Quelques conditions à respecter pour que le déficit foncier fonctionne :
- Le bien doit être loué nu, avec un bail d’habitation classique, et le maintien en location pendant au moins trois ans après l’imputation du déficit est obligatoire
- Seuls les travaux d’entretien, de réparation et d’amélioration sont déductibles – les travaux de construction, reconstruction ou agrandissement ne le sont pas
- Les intérêts d’emprunt se déduisent uniquement des revenus fonciers, pas du revenu global – ils ne créent donc pas de déficit foncier imputable
Déficit foncier ou LMNP : comment arbitrer
Le choix entre location nue avec déficit foncier et location meublée en LMNP dépend du profil du bien et de l’horizon de détention. Un appartement ancien avec de gros travaux à prévoir se prête naturellement au déficit foncier. Un logement déjà en bon état, meublé et loué à des locataires mobiles, s’oriente plutôt vers le LMNP.
L’erreur fréquente consiste à choisir le statut LMNP par défaut, sans comparer l’impact réel des deux options sur la durée totale de détention. Depuis la réforme de 2025, cette comparaison est encore plus nécessaire.

Taxe foncière et charges récurrentes : l’angle mort de la rentabilité locative
Les guides sur la fiscalité immobilière se concentrent souvent sur les dispositifs de réduction d’impôt sur le revenu. Ils oublient une charge qui grignote la rentabilité chaque année : la taxe foncière.
Les communes ont la possibilité de voter des hausses de taux indépendamment de la revalorisation nationale des bases cadastrales. Certaines grandes villes ont déjà procédé à des augmentations significatives ces dernières années, et de nouvelles hausses restent possibles à moyen terme.
Avant d’investir, vérifiez le montant de la taxe foncière du bien visé et son évolution récente. Un rendement brut de quelques points peut fondre rapidement si la taxe foncière représente déjà plusieurs semaines de loyer.

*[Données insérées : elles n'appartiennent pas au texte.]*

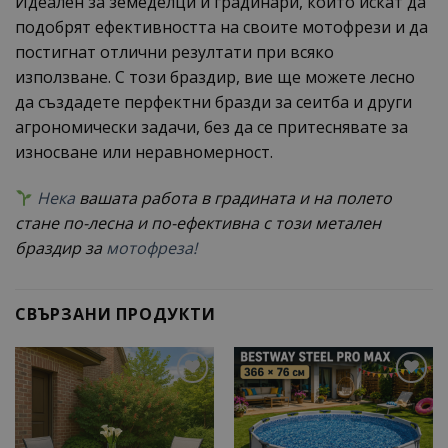
Идеален за земеделци и градинари, които искат да
подобрят ефективността на своите мотофрези и да
постигнат отлични резултати при всяко
използване. С този браздир, вие ще можете лесно
да създадете перфектни бразди за сеитба и други
агрономически задачи, без да се притеснявате за
износване или неравномерност.
Нека
вашата работа в градината и на полето
стане по-лесна и по-ефективна с този метален
браздир за
мотофреза!
СВЪРЗАНИ ПРОДУКТИ
Add to
Add to
wishlist
wishlist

- Demandez au vendeur les derniers avis de taxe foncière pour constater l’évolution sur trois à cinq ans
- Renseignez-vous auprès de la mairie sur les projets de révision des taux communaux
- Intégrez la taxe foncière dans votre calcul de rentabilité nette, pas seulement le rendement brut affiché par les annonces
La rentabilité d’un investissement locatif se calcule après impôt et après charges récurrentes. Un bien affiché avec un rendement brut attractif dans une commune à fiscalité locale élevée peut se révéler moins performant qu’un bien au rendement brut modeste dans une ville fiscalement stable.
Chaque investissement immobilier repose sur des paramètres locaux (taxe foncière, tension locative, état du bien) autant que sur le cadre fiscal national. Les dispositifs changent, les régimes évoluent, et la réforme du LMNP de 2025 en est la preuve la plus récente. Poser les bons calculs avant d’acheter reste le seul levier qui ne dépend d’aucune loi.